# Exercise requirements
Only the lines of the data below from the one with "wine bottle: present [324,240,350,332]" through the one with "book: none [219,393,328,440]" are wanted. Repeat them exactly.

# Dataset content
_ _ _ _ _ _ _

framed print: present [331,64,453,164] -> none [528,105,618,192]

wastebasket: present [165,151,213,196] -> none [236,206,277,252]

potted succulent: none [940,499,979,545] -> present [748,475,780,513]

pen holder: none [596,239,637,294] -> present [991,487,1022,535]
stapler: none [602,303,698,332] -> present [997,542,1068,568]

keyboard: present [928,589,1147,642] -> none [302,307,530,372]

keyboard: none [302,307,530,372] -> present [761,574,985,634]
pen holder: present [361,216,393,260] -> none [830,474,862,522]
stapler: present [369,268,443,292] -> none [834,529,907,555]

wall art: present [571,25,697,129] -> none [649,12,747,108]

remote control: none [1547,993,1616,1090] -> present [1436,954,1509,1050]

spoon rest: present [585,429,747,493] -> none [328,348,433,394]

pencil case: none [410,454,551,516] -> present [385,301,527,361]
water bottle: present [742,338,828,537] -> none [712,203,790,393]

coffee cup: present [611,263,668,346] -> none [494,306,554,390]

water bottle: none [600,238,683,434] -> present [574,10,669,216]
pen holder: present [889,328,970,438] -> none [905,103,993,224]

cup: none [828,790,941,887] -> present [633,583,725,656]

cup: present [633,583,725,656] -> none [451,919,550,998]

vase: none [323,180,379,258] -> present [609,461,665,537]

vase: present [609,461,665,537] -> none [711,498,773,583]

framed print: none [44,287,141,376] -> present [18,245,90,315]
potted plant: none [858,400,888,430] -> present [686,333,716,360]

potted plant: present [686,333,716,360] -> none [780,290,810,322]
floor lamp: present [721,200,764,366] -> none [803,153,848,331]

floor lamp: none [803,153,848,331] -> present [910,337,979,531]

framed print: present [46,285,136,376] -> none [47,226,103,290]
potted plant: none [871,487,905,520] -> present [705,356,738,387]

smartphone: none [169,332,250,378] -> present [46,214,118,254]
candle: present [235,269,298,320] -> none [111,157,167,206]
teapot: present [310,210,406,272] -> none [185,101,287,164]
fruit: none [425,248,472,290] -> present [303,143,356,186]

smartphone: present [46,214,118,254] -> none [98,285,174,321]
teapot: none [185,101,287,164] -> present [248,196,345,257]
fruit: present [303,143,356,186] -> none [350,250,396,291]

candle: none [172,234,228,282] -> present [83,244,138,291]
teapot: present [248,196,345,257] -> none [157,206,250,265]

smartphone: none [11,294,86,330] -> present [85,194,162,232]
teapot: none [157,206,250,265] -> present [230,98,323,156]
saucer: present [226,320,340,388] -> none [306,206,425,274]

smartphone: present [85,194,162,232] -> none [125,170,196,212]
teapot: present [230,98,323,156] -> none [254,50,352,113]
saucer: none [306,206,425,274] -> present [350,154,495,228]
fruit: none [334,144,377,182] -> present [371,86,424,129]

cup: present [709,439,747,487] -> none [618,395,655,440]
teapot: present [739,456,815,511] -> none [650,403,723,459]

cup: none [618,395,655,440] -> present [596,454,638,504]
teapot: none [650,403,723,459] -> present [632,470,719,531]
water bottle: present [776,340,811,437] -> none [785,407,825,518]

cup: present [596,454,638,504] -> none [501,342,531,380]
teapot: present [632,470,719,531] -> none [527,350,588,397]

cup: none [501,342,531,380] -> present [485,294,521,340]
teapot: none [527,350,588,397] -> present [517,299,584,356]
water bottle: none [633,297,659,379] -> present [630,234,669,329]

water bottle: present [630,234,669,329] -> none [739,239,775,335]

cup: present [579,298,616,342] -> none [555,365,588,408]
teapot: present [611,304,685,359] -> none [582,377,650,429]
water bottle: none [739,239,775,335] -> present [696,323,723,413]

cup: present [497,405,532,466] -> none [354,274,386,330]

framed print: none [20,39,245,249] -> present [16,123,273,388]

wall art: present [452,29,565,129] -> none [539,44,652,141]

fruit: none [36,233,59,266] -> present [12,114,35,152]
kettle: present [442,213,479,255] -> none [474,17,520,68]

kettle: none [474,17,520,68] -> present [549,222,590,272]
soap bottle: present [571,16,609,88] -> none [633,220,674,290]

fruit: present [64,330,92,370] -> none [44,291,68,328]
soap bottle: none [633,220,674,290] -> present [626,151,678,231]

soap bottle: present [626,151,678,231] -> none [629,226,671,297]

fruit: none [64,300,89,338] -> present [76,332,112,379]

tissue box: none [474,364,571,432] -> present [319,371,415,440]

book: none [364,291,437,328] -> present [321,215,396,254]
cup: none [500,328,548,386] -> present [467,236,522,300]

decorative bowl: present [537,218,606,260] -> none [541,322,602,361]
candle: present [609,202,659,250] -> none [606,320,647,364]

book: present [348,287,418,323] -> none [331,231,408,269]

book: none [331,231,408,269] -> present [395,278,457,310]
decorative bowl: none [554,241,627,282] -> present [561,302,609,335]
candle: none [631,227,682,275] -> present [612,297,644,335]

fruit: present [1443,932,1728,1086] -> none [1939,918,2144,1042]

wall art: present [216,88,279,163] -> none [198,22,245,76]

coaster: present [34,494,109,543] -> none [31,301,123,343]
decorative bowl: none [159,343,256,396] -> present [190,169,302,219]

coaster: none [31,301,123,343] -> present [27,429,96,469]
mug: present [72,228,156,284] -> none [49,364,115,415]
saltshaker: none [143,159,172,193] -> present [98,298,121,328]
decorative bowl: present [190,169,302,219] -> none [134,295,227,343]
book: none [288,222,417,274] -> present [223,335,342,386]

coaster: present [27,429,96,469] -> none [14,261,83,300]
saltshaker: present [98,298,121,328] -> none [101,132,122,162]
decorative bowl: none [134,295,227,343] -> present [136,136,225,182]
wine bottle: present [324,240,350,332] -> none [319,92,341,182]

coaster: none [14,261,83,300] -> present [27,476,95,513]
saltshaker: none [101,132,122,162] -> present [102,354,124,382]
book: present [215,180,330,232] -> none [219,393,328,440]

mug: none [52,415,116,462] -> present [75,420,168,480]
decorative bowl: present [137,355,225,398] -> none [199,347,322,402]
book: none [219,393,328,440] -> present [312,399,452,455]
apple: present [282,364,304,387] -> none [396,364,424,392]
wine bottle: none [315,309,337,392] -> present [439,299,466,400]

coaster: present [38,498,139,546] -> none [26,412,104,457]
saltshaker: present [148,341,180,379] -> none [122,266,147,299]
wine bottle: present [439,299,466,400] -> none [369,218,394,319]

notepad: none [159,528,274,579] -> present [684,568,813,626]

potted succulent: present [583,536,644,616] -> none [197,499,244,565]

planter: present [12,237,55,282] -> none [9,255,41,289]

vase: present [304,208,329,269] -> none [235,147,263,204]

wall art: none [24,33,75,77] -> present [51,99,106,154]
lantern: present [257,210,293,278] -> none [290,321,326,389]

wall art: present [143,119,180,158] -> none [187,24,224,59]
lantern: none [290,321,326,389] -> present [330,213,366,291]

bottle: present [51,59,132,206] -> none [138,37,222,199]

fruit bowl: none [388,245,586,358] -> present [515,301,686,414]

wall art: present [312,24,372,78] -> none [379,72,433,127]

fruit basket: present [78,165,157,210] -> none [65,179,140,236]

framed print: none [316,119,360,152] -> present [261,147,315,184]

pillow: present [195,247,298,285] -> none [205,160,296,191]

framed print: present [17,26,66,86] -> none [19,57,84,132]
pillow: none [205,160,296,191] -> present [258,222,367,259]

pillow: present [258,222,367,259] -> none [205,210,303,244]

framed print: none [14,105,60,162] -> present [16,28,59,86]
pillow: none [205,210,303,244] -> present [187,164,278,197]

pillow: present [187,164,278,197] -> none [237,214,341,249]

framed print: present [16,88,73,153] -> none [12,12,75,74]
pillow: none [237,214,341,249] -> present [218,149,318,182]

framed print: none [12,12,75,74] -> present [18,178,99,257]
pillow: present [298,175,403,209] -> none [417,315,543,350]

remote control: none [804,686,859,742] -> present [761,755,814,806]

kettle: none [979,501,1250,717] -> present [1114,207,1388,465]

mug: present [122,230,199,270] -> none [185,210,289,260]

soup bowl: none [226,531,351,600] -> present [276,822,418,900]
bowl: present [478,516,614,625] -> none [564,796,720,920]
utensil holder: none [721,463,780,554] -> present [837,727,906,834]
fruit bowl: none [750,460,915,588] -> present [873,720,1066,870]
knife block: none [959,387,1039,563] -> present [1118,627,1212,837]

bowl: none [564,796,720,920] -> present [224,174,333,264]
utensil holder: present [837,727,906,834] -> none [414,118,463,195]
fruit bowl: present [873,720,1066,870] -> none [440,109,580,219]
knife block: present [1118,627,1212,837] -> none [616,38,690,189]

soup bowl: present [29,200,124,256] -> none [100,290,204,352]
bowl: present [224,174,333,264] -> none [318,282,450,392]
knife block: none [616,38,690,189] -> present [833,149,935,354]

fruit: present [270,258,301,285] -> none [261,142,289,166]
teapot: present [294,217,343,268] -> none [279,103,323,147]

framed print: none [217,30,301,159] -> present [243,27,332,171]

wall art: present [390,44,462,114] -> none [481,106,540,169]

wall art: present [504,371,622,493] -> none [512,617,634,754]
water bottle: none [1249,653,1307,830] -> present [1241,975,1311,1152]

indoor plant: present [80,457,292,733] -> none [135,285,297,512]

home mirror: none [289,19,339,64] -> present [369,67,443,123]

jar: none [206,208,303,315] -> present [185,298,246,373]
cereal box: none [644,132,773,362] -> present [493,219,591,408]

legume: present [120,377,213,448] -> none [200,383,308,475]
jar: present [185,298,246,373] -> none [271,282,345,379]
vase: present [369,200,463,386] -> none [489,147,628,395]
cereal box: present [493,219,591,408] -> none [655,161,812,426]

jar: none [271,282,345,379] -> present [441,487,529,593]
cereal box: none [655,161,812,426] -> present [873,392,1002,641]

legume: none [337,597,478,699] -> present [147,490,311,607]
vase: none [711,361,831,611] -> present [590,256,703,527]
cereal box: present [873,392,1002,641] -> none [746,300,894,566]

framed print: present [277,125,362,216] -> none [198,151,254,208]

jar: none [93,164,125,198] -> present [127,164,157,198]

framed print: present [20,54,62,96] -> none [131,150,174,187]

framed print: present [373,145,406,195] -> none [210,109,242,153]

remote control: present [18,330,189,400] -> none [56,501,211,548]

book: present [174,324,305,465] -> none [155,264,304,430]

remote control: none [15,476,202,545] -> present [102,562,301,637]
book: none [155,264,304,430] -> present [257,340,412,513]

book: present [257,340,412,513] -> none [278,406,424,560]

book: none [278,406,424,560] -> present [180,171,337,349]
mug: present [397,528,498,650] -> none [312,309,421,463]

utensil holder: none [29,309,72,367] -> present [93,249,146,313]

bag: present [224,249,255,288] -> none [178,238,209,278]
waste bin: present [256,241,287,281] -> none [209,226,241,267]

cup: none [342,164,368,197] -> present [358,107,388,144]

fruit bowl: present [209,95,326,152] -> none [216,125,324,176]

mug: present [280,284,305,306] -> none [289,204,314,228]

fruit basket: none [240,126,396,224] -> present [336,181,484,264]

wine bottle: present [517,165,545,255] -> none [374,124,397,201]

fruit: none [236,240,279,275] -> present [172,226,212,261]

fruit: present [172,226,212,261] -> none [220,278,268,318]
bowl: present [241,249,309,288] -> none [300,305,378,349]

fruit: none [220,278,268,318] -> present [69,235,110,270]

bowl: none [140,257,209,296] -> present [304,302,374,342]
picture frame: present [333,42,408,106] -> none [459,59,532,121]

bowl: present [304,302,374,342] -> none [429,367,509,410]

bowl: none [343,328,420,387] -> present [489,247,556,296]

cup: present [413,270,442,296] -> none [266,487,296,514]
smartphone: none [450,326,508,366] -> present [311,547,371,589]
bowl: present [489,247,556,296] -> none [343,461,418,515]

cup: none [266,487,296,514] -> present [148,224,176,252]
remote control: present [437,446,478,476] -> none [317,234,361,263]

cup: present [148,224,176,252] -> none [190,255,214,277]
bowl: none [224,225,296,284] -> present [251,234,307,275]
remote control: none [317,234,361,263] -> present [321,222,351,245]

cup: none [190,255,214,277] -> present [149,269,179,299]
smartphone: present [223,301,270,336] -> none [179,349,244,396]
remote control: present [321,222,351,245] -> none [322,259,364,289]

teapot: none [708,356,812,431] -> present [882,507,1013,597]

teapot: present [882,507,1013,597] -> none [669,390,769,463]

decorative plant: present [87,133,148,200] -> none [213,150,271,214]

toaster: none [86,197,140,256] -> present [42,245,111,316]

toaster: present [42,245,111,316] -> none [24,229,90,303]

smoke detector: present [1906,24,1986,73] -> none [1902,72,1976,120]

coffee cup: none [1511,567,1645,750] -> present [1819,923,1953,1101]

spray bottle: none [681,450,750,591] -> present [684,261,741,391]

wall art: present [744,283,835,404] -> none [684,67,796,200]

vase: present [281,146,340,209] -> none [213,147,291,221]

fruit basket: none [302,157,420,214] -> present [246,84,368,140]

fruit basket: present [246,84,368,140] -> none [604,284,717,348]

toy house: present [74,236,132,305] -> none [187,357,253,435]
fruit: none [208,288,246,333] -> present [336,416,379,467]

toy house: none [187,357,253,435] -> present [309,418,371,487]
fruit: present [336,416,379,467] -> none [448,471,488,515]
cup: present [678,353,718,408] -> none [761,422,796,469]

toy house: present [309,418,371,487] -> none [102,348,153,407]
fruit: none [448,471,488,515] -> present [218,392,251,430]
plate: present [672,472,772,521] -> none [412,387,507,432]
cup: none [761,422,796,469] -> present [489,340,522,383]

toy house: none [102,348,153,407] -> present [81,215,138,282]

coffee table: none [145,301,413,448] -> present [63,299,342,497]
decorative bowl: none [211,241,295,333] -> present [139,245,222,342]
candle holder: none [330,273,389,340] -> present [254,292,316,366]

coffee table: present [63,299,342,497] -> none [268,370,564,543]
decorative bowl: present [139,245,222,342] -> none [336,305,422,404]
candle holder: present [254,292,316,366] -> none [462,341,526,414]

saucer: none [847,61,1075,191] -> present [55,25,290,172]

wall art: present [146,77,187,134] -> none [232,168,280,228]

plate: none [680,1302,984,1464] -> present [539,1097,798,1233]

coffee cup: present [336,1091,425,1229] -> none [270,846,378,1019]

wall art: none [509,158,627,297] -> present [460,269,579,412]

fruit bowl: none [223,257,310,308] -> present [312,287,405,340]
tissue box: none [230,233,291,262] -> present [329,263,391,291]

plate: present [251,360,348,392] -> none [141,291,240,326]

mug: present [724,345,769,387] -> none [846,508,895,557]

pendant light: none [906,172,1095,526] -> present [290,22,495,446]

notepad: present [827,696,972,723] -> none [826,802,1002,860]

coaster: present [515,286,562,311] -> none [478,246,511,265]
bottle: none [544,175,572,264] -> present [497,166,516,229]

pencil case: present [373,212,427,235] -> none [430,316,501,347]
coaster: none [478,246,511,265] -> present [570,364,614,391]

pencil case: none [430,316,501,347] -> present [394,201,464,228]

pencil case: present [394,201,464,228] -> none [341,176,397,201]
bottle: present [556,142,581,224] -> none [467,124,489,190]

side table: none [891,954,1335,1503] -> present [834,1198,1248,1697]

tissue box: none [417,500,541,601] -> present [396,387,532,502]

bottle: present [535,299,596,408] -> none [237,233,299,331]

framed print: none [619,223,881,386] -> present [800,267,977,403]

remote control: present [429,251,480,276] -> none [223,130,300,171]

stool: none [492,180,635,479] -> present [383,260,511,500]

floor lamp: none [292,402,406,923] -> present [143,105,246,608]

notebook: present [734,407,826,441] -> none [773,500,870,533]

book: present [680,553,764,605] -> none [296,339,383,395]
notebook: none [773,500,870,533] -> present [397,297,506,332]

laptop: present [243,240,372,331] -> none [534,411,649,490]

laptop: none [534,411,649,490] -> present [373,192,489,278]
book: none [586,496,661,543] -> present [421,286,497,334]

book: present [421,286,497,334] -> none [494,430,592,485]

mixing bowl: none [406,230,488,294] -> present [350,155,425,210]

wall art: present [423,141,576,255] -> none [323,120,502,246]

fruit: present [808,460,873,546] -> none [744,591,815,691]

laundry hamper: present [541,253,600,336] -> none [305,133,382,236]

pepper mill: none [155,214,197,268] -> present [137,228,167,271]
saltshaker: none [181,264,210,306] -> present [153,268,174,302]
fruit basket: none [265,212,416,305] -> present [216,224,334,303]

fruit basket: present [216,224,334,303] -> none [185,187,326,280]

_ _ _ _ _ _ _

# Task solution
wine bottle: present [324,240,350,332] -> none [319,92,341,182]

coaster: none [14,261,83,300] -> present [27,476,95,513]
saltshaker: none [101,132,122,162] -> present [102,354,124,382]
book: present [215,180,330,232] -> none [219,393,328,440]

mug: none [52,415,116,462] -> present [75,420,168,480]
decorative bowl: present [137,355,225,398] -> none [199,347,322,402]
book: none [219,393,328,440] -> present [312,399,452,455]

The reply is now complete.